De Commissie stelt in zijn mededeling voorts er bij de lidstaten op aan te zullen dringen dat door structuurfondsen gefinancierde acties gelijke kansen bevorderen en segregatie tegengaan. Tegelijkertijd zal de Commissie de coördinatie versterken tussen de relevante EU-fondsen. Dit betreft dan het Europees Fonds voor Regionale Ontwikkeling (EFRO), het Europees Sociaal Fonds (ESF), het Europees Agrarisch Fonds voor Plattelandsontwikkeling en het pre-accessie instrument. Tevens zal de Commissie de lidstaten informeren en ondersteunen op welke wijze maximaal gebruik te maken is van deze fondsen ten behoeve van de integratie van de Roma.

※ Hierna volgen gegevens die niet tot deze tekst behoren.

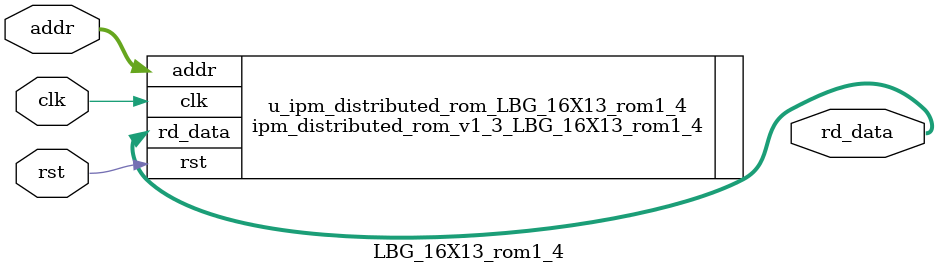
<source format=v>


`timescale 1 ns / 1 ps
module LBG_16X13_rom1_4
    (
     addr        ,
     rst         ,
     clk         ,
     rd_data
    );

    localparam ADDR_WIDTH = 8 ; //@IPC int 4,10

    localparam DATA_WIDTH = 14 ; //@IPC int 1,256

    localparam RST_TYPE = "ASYNC" ; //@IPC enum ASYNC,SYNC

    localparam OUT_REG = 0 ; //@IPC bool

    localparam INIT_ENABLE = 1 ; //@IPC bool

    localparam INIT_FILE = "D:/PDS_FPGA/Audio_test/ipcore/LBG_16X13_rom1_4/rtl/VQ4_LBG_16X13_rom1_4.dat" ; //@IPC string

    localparam FILE_FORMAT = "BIN" ; //@IPC enum BIN,HEX


     output   wire  [DATA_WIDTH-1:0]       rd_data ;
     input    wire  [ADDR_WIDTH-1:0]       addr    ;
     input                                 clk     ;
     input                                 rst     ;

ipm_distributed_rom_v1_3_LBG_16X13_rom1_4
   #(
     .ADDR_WIDTH    (ADDR_WIDTH     ), //address width   range:4-10
     .DATA_WIDTH    (DATA_WIDTH     ), //data width      range:4-256
     .RST_TYPE      (RST_TYPE       ), //reset type   "ASYNC_RESET" "SYNC_RESET"
     .OUT_REG       (OUT_REG        ), //output options :non_register(0)  register(1)
     .INIT_FILE     (INIT_FILE      ), //legal value:"NONE" or "initial file name"
     .FILE_FORMAT   (FILE_FORMAT    )  //initial data format : "bin" or "hex"
    )u_ipm_distributed_rom_LBG_16X13_rom1_4
    (
     .rd_data       (rd_data        ),
     .addr          (addr           ),
     .clk           (clk            ),
     .rst           (rst            )

    );
endmodule

</source>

Het kabinet ondersteunt deze inzet van de Commissie. Het kabinet is namelijk van mening dat lidstaten – waar mogelijk en opportuun – de bestaande instrumenten, in het bijzonder de structuurfondsen, beter kunnen benutten voor de integratie van de Roma. Uitwisseling van best practices kan daarbij helpen.

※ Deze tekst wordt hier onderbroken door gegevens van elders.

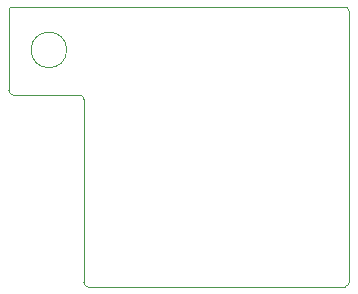
<source format=gm1>
G04 #@! TF.GenerationSoftware,KiCad,Pcbnew,(5.1.5)-3*
G04 #@! TF.CreationDate,2020-07-05T19:40:21-04:00*
G04 #@! TF.ProjectId,RPi HAT,52506920-4841-4542-9e6b-696361645f70,rev?*
G04 #@! TF.SameCoordinates,Original*
G04 #@! TF.FileFunction,Profile,NP*
%FSLAX46Y46*%
G04 Gerber Fmt 4.6, Leading zero omitted, Abs format (unit mm)*
G04 Created by KiCad (PCBNEW (5.1.5)-3) date 2020-07-05 19:40:21*
%MOMM*%
%LPD*%
G04 APERTURE LIST*
%ADD10C,0.050000*%
%ADD11C,0.120000*%
G04 APERTURE END LIST*
D10*
X137947400Y-85598000D02*
X137947400Y-108585000D01*
X115493800Y-108585000D02*
X115493800Y-93065600D01*
X109524800Y-92710000D02*
X115138200Y-92710000D01*
X115849400Y-108940600D02*
X137591800Y-108940600D01*
X109499400Y-85242400D02*
X137591800Y-85242400D01*
X109143800Y-92329000D02*
X109143800Y-85598000D01*
X137591800Y-85242400D02*
G75*
G02X137947400Y-85598000I0J-355600D01*
G01*
X137947400Y-108585000D02*
G75*
G02X137591800Y-108940600I-355600J0D01*
G01*
X115849400Y-108940600D02*
G75*
G02X115493800Y-108585000I0J355600D01*
G01*
X115138200Y-92710000D02*
G75*
G02X115493800Y-93065600I0J-355600D01*
G01*
X109524800Y-92710000D02*
G75*
G02X109143800Y-92329000I0J381000D01*
G01*
X109143800Y-85598000D02*
G75*
G02X109499400Y-85242400I355600J0D01*
G01*
D11*
X114044631Y-88894920D02*
G75*
G03X114044631Y-88894920I-1507391J0D01*
G01*
M02*

</source>
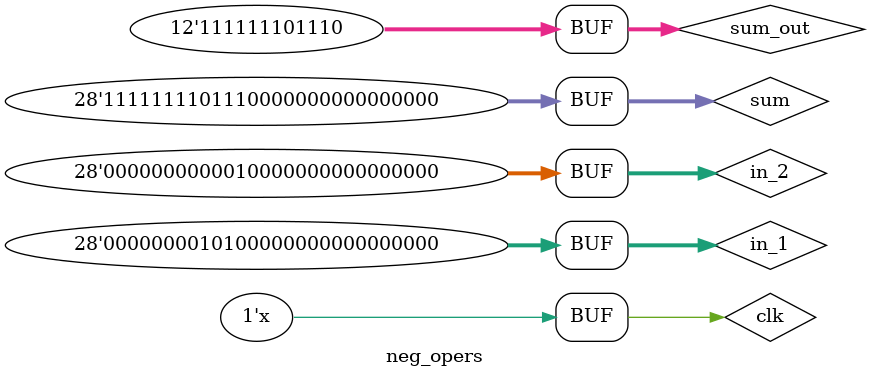
<source format=v>
`timescale 1ps / 1ps

module neg_opers;

reg clk = 0;
reg [N-1:0] in_1 = 655360; 
reg [N-1:0] in_2 = 65536;
wire [11:0] result_out;
wire [N-1:0] result;
wire [N-1:0] sum;
wire [11:0] sum_out;
wire [N-1:0] neg;
wire [N-1:0] mult;
wire [11:0] mult_out;
wire [N-1:0] div; 
wire [11:0] div_out;
wire [N-1:0] neg_result;
wire [11:0] neg_result_out;

parameter Q = 15;
parameter N = 28;

qadd #(Q,N) sum1 ( in_1, in_2, result);

assign sum = in_2 - in_1;
qmult #(Q,N) mult1 ( neg, in_2, mult);

negar #(Q,N) neg1 (in_1, neg);

div_v #(Q,N) div1 (neg, in_2, clk, div);

qadd #(Q,N) sum2 ( in_2 , neg, neg_result);

assign result_out = result[N-2:Q];
assign sum_out = sum[N-2:Q];
assign mult_out = mult[N-2:Q];
assign div_out = div[N-2:Q];
assign neg_result_out = neg_result[N-2:Q];

always #5 clk = ~clk;

//initial begin
//result_out = 0;
//result = 0;
//end
endmodule

</source>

De inhoud van de mededeling strookt tevens met het standpunt van het kabinet dat het niet wenselijk is dat de Unie een specifiek «Romabeleid» gaat ontwikkelen, evenmin als een dergelijk doelgroepenbeleid binnen Nederland door het kabinet wenselijk werd en wordt geacht. De voorgestelde acties zijn veelal stimulerend en ondersteunend van aard en vormen daarmee geen aanzet tot een specifiek «Romabeleid». Dit doet ook recht aan het feit dat de belangrijkste competenties en verantwoordelijkheden voor het aanpakken van de concrete problemen liggen op lidstaatniveau, en daarbinnen op regionaal en lokaal niveau. Het kabinet juicht toe dat de Commissie binnen die kaders een bijdrage levert aan de totstandkoming van effectiever beleid voor de integratie van de Roma.